A Sense of Peace and Tranquility
1. Noise and activity levels are comfortable. Neither crying children nor adult voices dominate.
2. Infants and toddlers are able to play and work without being disrupted by the general noise or activity level of the room.
3. The level of noise and activity does not prevent children from remaining on their own schedules-sleeping when they are tired, eating when they are hungry, etc.
A Balance of New and Familiar in a Safe, Clean Environment
1. The classroom is clean and odor free.
2. There is a place for each child to put his or her things.
3. Teachers provide constant, careful supervision. If the teacher can’t help a child immediately, she communicates with both verbal and non-verbal signals.
4. The room is furnished with numerous appropriate toys and materials.
5. Teachers and children wash hands often and well.
6. All toys and surfaces are disinfected properly.
Engagement Between Children and Teachers
1. Teacher shows an awareness of each child’s temperament and stage of development.
2. Teachers invest in quality time with each child during both routine and stimulation activities.
3. Teachers routinely talk with children and interact in other ways like with songs, rhymes, and fingerplays.
4. Teachers are near where children are. They hold them, play with them, and talk with them often.
Change in Pace Across the Day
1. Teachers are aware of and prepare for children’s individual schedules.
2. Children have daily opportunities to choose among various activities and materials.
3. Children have a variety of opportunities to play on the floor both inside and outdoors.
Help with Social Problem Solving
1. Teachers have realistic expectations for the behaviors of infants and toddlers. They share their knowledge of these expectations to parents.
2. Teachers understand that children need adult support to regulate their behavior during the first three years.
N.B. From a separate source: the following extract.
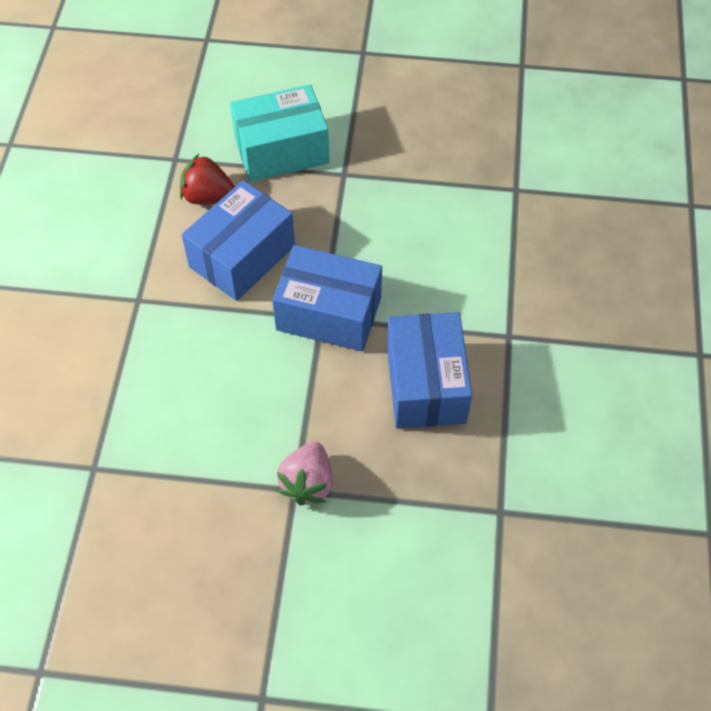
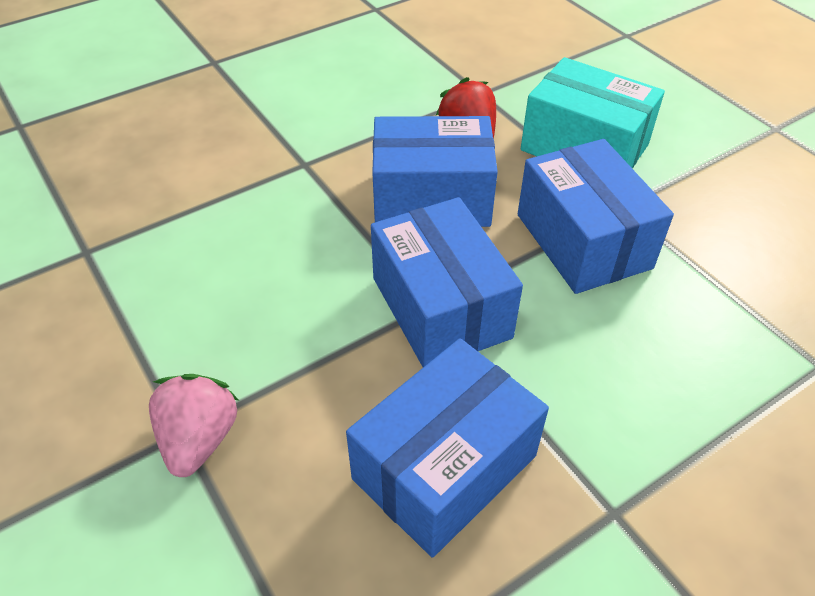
camera: 50 degrees right, 10 degrees down
pink strawberry [277,442,333,505] -> pink strawberry turned 120 degrees clockwise [149,374,239,477]
none -> blue box [518,139,674,294]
They stay near when children are playing closely together rather than just using language to direct or redirect children.
3. Teachers understand that infants and toddlers cannot share. They help children learn the skills that lead to sharing like waiting, taking turns, and asking for what you want with gestures or words.
Parents as Integral Part of the Learning Environment
1. Parents are invited to participate at various levels and in various ways.
2. Program has an “open door” policy concerning family members.
3. Parents and teachers of each child freely share information both formally and informally.